Two critical zero-day vulnerabilities have been discovered in the Fancy Product Designer plugin, a popular premium WordPress tool used by over 20,000 websites for product customization. The flaws, an Unauthenticated Arbitrary File Upload and an Unauthenticated SQL Injection remain unpatched in the latest version (6.4.3).
Fancy Product Designer is a premium WordPress plugin that enables users to design and customize products on WooCommerce platforms. Developed by Radykal, the plugin is highly regarded for its versatility and ease of use. Its popularity among e-commerce businesses heightens the risks posed by these vulnerabilities, potentially exposing thousands of websites to exploitation.
The two zero-day exploits are tracked as CVE-2024-51919 and CVE-2024-51818, with CVSS scores of 9.0 and 9.3, respectively.
- Unauthenticated Arbitrary File Upload (CVE-2024-51919):
This vulnerability enables attackers to upload malicious files, such as PHP scripts, to the server, potentially leading to Remote Code Execution (RCE). The flaw exists in the save_remote_file and fpd_admin_copy_file functions, which fail to validate and restrict user-controlled inputs. - Unauthenticated SQL Injection (CVE-2024-51818):
This vulnerability allows attackers to manipulate SQL queries by exploiting insufficient sanitization in the get_products_sql_attrs function. The use of strip_tags for input sanitization does not prevent injection attacks, enabling unauthorized database access.
Both vulnerabilities can be exploited without authentication, making them particularly dangerous for affected websites.
The vulnerabilities were first identified by security researcher Rafie Muhammad from Patchstack on March 17, 2024, and the vendor, Radykal, was notified the following day. Despite multiple attempts to contact the developer, no response has been received. As a result, Patchstack disclosed the vulnerabilities to its clients earlier this week and issued a public security advisory earlier today.
Recommendations for users
Given the active zero-day status of these vulnerabilities, users are advised to immediately deactivate or uninstall the plugin until a patch is released.
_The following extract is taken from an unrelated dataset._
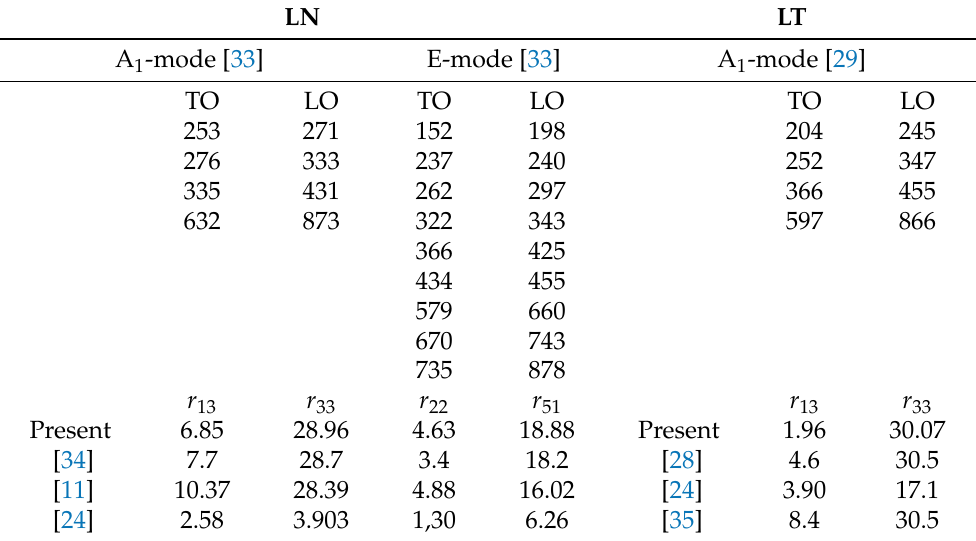
Table 1. TO and LO Raman frequencies (cm − 1 ) and calculated Pockels EO coefficients (pm/V) due to the A 1 and E normal modes and to the A 1 -modes in LN and LT crystals, respectively. Other EO coefficients are also displayed.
To mitigate arbitrary file upload risks, website administrators are recommended to use file extension whitelisting to restrict uploads to safe file types and validate and sanitize all user-uploaded content. For SQL injection, it is advised to adopt prepared statements for all SQL queries and sanitize inputs thoroughly, ensuring proper data type validation.
Until the Fancy Product Designer plugin is patched, websites running the vulnerable version are at high risk. Users should monitor updates from Radykal and apply patches as soon as they are made available.